NEW HAVEN, Conn. -- A panel of 85 variants in 70 genes singled out as key predictors of heart disease risk factors failed to tell the tale, researchers reported here.
NEW HAVEN, Conn., April 10 -- A panel of 85 variants in 70 genes singled out as key predictors of heart disease risk factors failed to tell the tale, researchers reported here.
A case-control study of 1,461 participants did not verify findings from smaller studies that the 85 gene variations represent risk factors for acute coronary syndromes, said Thomas M. Morgan, M.D., of Yale, now at Washington University in St. Louis, and colleagues.
Of the variants tested, only one putative risk genotype was nominally statistically significant in a primary analysis, and only four additional genes were positive in a secondary analysis, the researchers reported in the April 11 issue of the Journal of the American Medical Association.
Neither number of associations was more frequent than expected by chance, given the number of comparisons, they said.

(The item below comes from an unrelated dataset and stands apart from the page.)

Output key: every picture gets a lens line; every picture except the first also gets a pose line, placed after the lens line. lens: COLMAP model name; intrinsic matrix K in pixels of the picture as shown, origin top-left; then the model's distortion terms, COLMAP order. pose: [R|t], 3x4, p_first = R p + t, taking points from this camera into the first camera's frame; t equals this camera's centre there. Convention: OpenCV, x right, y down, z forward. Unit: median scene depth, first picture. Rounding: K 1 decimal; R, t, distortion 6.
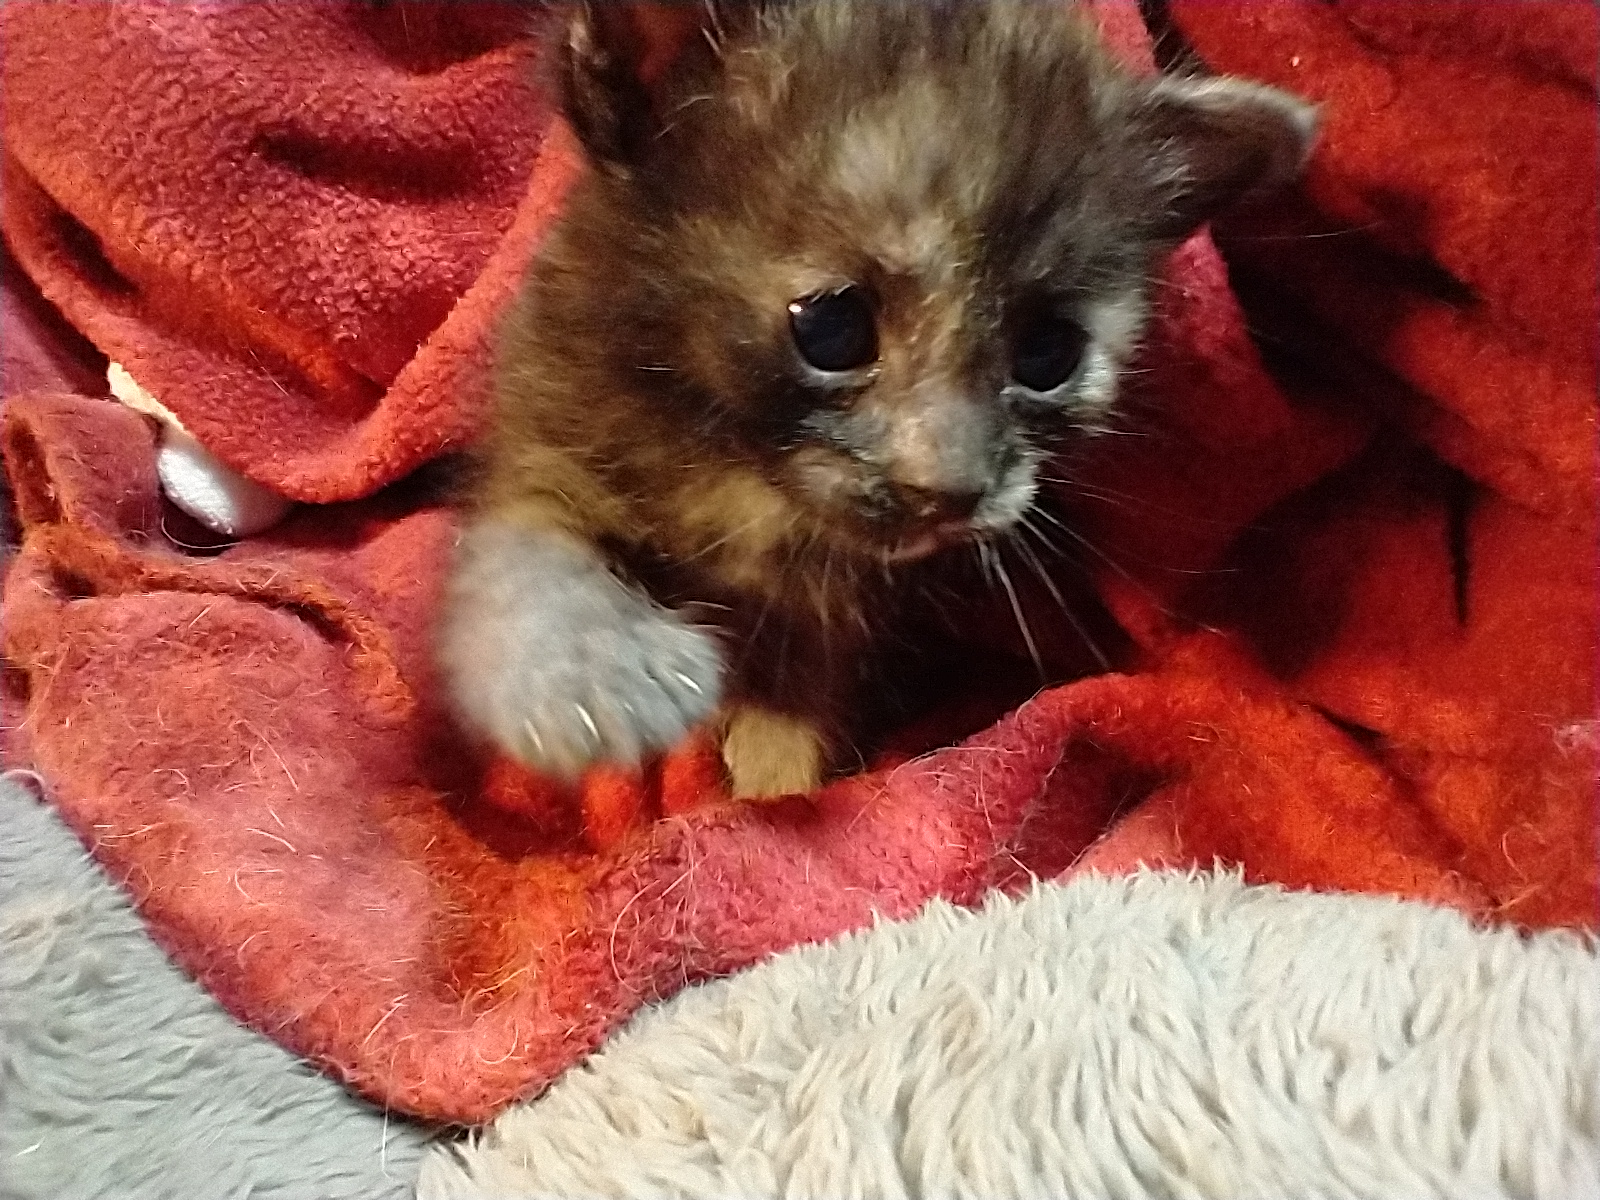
lens RADIAL K [[1223.4, 0, 803.1], [0, 1223.4, 603.4], [0, 0, 1]] dist [-0.001401, -0.012864]
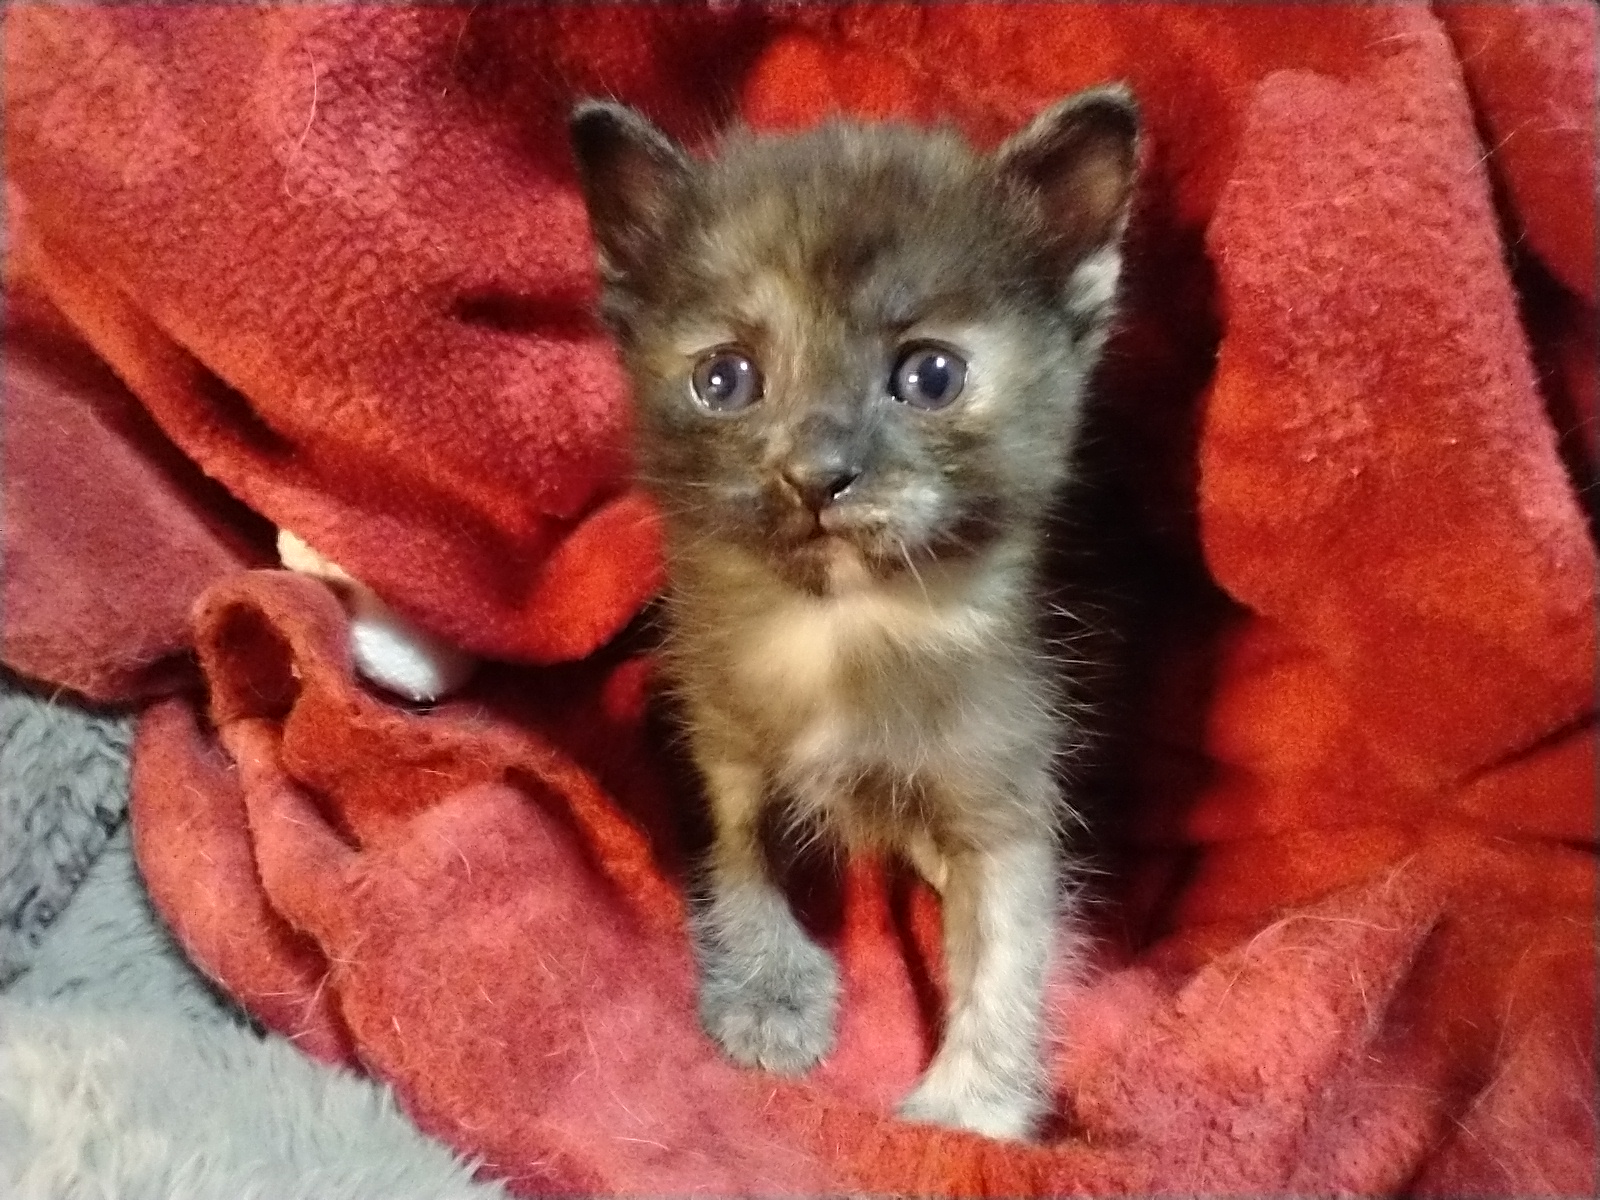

Until now, numerous candidate genes have been implicated as potential cardiovascular risk factors, but few, if any, have been "replicated en masse in large, well-characterized patient populations," Dr. Morgan said. Thus, he added, before use in clinical care, there has been a need for a comprehensive validation of these 85 susceptibility genotypes.
These findings, the investigators said, come at a critical juncture in complex disease genetics. Some cardiovascular gene variants included in this study can already be ordered clinically, for indications that explicitly include possible acute coronary syndrome risk.
"However," Dr. Morgan and colleagues wrote, "our findings suggest that such clinical genetic testing is premature and underscore the importance of robust replication studies of reported associations prior to their application to clinical care."
The study was launched with a systematic literature search of articles published before March 10, 2005, in which the researchers identified genetic variants previously reported as significant susceptibility factors for atherosclerosis or acute coronary syndromes, including unstable angina and myocardial infarction.
The analysis was restricted to white patients to reduce confounding from racial admixture. The researchers identified 811 patients seen from March 2001 through June 2003 with acute coronary syndrome at two Kansas City, Mo., university-affiliated hospitals.
From 2005 to 2006, the researchers genotyped these 811 patients along with 650 age- and sex-matched controls for 85 variants in 70 genes.
The researchers then attempted to replicate previously reported associations and also explored possible associations without prior
assumption of specific risk models, using the Sign test to search for weak associations.
Of 85 variants tested, only one putative-risk genotype (?455 promoter variant in ?-fibrinogen) was nominally statistically significant, with a frequency of 66% in cases versus 61% in controls (odds ratio 1.27; P= 0.03).
Only four additional genes were marginally positive in a secondary model-free analysis, but in each case the specific genetic risk model providing significance was different from that reported in the literature. Thus, the researchers said, the total number of replications and positive associations was not in excess of that expected by chance.
Finally, only 41 of 84 predefined risk variants were even marginally more frequent in cases than in controls (with one tie). This represented a 48.8% "win rate" (95% confidence interval, 38.1% to 59.5%) for the collective risk genotypes (P=0.91, Sign test).
Despite the findings of one variant in the primary analysis and of the four variants in the secondary analysis that met nominal statistical thresholds, the investigators wrote that there was an excess of a different variant than previously reported among cases in the primary analysis, which did not support replication.
The researchers said the study with its large sample and well-characterized patients "cannot support that this panel of gene variants contains bona fide acute coronary syndromes risk factors."
Possible explanations for the negative results of this study, the researchers wrote, included false-negative results in this study, false positive associations in previous studies, and the varied effects of risk variants in different genetic backgrounds.
However, the researchers said, false negative results in this study were an unlikely explanation, given the large size of the sample and that the study was powered to detect relatively modest relative risks.
Other caveats included the possibility that the effect of risk variants is different in other genetic backgrounds. If true, the lack of generalizability of these results will severely limit their clinical application, the researchers said.
However, they added, this also holds for the findings of earlier studies and supports the premise that it is premature to extrapolate the earlier findings to routine clinical care.
Regardless of the approach taken, the researchers said, it is clear that multiple, large, well-matched cohorts of cases and controls will be required to achieve valid progress in the genetic analysis of acute coronary syndromes and other complex human diseases.